Jean-Pascal Labille identifie trois dérives dans le dossier. Le premier est le "mélange des genres" entre "un homme politique qui est aussi homme d'affaires, un homme de pouvoir qui est aussi un homme conquérant". "Stéphane Moreau s'est servi de sa puissance politique pour faire des affaires."

Le second péché est la gouvernance. "Il n'y a pas de contre-pouvoir dans une structure comme Nethys. (...) Les décisions stratégiques étaient prises hors du conseil d'administration, c'est le concept des 'mains invisibles' qu'on consultait", affirme M. Labille, pointant à demi-mot la responsabilité de Jean-Claude Marcourt (PS) et de Daniel Bacquelaine (MR).

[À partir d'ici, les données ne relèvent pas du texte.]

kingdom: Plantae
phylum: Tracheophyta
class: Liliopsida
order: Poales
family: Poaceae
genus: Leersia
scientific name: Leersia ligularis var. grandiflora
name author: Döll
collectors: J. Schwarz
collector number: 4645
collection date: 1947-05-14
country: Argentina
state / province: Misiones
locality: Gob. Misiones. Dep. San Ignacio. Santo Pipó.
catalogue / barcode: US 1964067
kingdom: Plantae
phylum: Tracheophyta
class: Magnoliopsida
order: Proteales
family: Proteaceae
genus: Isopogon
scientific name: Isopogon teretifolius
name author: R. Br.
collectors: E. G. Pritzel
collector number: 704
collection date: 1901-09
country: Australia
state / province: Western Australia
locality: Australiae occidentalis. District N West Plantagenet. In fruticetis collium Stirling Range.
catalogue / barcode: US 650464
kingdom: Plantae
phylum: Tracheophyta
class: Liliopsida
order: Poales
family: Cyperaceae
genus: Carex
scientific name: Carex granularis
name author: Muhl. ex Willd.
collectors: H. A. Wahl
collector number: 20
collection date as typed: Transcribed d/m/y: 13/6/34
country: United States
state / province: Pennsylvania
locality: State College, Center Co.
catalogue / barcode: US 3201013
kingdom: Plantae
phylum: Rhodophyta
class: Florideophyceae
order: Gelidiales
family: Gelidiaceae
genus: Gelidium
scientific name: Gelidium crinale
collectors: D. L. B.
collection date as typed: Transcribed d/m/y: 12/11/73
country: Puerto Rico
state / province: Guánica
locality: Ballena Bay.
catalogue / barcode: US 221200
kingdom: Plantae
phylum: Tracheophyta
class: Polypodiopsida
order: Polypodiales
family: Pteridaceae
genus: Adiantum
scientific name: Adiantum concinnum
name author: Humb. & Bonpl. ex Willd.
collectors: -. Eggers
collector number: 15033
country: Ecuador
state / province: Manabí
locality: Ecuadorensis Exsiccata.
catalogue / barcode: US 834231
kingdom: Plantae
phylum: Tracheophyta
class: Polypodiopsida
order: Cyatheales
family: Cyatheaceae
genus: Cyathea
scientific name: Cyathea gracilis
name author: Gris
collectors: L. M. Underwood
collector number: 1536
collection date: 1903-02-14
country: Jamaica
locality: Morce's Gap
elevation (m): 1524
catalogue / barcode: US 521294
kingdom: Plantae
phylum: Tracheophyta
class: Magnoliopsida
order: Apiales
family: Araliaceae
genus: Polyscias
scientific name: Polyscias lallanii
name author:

"Ce sont deux personnes qui jouent un rôle important à Liège. Je n'imagine pas qu'elles n'aient pas eu le moindre contact sur ces dossiers. Ce qui ne me semble pas anormal en raison des fonctions qu'elles occupent. À condition que les instances jouent pleinement leur rôle, et je ne pense pas que cela a toujours été le cas", invoque-t-il.

La troisième dérive, selon le socialiste, est "le dévoiement du public par le privé". "On a considéré Nethys comme un groupe privé en raison de ses activités concurrentielles ou à cause d'un décret embêtant. Mais qu'on le veuille ou non, ce groupe est public à travers les communes et la province."